(Activities):
[a] According to the Ghost Host post, what did the Host wear?
[b] Summarize the Ghost Host post in two sentences.
[c] Retype the part of the Ghost Host post from "Wednesday, July 29, 2020" to "made a sculpture.".

(Page text):
———

Wednesday, July 29, 2020

Xavier Lopez Performance #5A. The Soft Cyborg: The Ghost Host


"The Ghost Host" Introduced the very first Soft Cyborg performances at Katherine Adamenko's Salons.  These performances were filmed by Scott Hilton, but have currently been misplaced, for now these images are all that we have of these performances, but hopefully that will change in the future.  The Host came out, myself dressed in a clown mask found at a garage sale, gloves from Goodwill and medical gown, laughed a goofy laugh and introduced each performance section, A Big Bear painting a flower, The Krazy Kat who loved cereal and the Trix Rabbit who made a sculpture.



While "The Ghost Host" was named after the disembodied voice at the Haunted Mansion at Disneyland, the character and his behavior was completely different than the Paul Frees voice-track, except, perhaps in that they both took their participants on a kind of voyage. 

The effect, I believe was more comedy than horror, but there has always been an underlying tension between the Real and reality in my work that reads as horror.  Similarly, as influential painter Lisa Yuskavage describes her work in a way that is applicable to some of this menagerie of creatures that I have created for my performances: 


"I like to think of my characters as “The Brood”… have you seen that movie? It is by Cronenberg. It is about a woman who is the main suspect in a series of brutal murders, but her perfect alibi is that she is locked up in a mental hospital, so (she) couldn’t have done the deeds… Then you find out that her...therapy is producing these creatures, which are manifestations or personifications of her different neurosis… They then go out and “heal” her by killing the responsible parties.  Cool, huh?[14]" While I don't like to think of my own work in such simple terms, nor as a kind of therapy, the idea that I am creating these characters, half-beings, mutations--all broken--seems to me to be a fertile space that may gain power as I move into the next phase in my work, most likely mixing my ghosts with pantomime.  As I do move forward, I would not be surprised if many of my characters might often be presented to us as armless, leg-less, blind or otherwise unwhole--especially as I grow older, I think and it becomes clear that one cannot always count on the body to do what it is supposed to.

———

(Data for review):
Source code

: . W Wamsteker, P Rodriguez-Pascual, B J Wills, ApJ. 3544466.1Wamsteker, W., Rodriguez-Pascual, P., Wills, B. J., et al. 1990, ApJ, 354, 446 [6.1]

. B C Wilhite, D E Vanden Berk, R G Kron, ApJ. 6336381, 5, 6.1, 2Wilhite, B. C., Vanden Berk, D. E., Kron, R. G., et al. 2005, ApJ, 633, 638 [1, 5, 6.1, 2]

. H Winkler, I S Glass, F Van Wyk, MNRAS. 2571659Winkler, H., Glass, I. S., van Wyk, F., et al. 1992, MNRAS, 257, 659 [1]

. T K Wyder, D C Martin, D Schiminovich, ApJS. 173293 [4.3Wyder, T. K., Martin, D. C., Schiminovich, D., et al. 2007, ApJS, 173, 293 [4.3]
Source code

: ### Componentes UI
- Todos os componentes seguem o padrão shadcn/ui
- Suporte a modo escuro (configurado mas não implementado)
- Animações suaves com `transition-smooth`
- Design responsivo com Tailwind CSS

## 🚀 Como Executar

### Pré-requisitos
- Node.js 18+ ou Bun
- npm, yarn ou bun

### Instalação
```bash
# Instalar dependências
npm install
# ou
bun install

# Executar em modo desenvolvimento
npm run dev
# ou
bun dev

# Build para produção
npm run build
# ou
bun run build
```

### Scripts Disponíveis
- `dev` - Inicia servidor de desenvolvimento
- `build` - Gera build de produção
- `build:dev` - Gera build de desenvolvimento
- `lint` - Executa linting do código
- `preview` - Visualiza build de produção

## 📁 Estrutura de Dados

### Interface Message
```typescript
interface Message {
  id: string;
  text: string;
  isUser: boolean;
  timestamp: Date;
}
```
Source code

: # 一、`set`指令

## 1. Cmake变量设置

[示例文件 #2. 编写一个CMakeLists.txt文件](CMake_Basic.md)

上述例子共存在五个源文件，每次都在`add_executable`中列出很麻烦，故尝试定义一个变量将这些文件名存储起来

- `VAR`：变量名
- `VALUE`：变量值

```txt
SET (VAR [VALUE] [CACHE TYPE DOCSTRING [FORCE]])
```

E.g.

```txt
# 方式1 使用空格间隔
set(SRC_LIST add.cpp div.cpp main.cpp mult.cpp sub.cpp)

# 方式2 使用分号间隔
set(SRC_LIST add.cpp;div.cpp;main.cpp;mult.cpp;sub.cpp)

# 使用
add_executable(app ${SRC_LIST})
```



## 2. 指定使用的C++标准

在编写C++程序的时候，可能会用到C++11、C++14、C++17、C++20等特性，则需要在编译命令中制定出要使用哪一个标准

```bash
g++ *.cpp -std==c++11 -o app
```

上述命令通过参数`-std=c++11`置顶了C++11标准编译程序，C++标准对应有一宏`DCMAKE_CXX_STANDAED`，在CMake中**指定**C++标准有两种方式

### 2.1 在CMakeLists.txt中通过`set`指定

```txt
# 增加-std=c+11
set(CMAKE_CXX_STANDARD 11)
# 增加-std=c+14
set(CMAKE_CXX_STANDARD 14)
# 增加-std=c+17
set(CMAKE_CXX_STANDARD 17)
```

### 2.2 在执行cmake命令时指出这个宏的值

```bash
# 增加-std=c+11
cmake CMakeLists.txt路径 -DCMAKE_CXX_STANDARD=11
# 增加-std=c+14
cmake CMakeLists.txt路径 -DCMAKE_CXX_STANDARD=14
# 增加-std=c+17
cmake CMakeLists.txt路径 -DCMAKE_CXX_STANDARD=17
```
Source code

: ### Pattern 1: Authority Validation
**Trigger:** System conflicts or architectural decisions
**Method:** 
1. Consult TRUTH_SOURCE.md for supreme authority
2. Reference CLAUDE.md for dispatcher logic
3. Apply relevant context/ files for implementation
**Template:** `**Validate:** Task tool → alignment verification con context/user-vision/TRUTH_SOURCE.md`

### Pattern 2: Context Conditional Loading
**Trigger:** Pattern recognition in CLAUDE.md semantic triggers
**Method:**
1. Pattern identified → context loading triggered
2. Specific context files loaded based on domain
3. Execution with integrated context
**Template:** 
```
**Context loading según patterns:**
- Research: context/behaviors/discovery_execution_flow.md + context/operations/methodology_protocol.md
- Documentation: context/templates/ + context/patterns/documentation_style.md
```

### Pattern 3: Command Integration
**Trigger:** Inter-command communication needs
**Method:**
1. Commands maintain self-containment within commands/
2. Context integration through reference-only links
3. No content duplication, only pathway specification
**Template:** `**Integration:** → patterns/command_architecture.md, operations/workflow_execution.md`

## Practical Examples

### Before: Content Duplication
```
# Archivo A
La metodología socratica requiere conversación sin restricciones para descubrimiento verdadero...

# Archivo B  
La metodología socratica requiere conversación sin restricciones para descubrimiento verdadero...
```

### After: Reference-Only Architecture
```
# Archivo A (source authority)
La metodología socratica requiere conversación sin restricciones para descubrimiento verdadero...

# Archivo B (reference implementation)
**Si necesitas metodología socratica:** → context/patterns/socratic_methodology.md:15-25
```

———

(Results of the tasks):
[a] A clown mask found at a garage sale, gloves from Goodwill, and a medical gown.

[b] "The Ghost Host," a character in a garage-sale clown mask, Goodwill gloves, and a medical gown, introduced the first Soft Cyborg performances at Katherine Adamenko's Salons, presenting sections with a Big Bear, the Krazy Kat, and the Trix Rabbit. The character was named after the disembodied voice of Disneyland's Haunted Mansion but was otherwise unlike it, and the writer, citing Lisa Yuskavage's description of her characters, sees the creation of broken, unwhole characters as fertile ground for the next phase of the work, likely mixing ghosts with pantomime.

[c]
Wednesday, July 29, 2020

Xavier Lopez Performance #5A. The Soft Cyborg: The Ghost Host


"The Ghost Host" Introduced the very first Soft Cyborg performances at Katherine Adamenko's Salons.  These performances were filmed by Scott Hilton, but have currently been misplaced, for now these images are all that we have of these performances, but hopefully that will change in the future.  The Host came out, myself dressed in a clown mask found at a garage sale, gloves from Goodwill and medical gown, laughed a goofy laugh and introduced each performance section, A Big Bear painting a flower, The Krazy Kat who loved cereal and the Trix Rabbit who made a sculpture.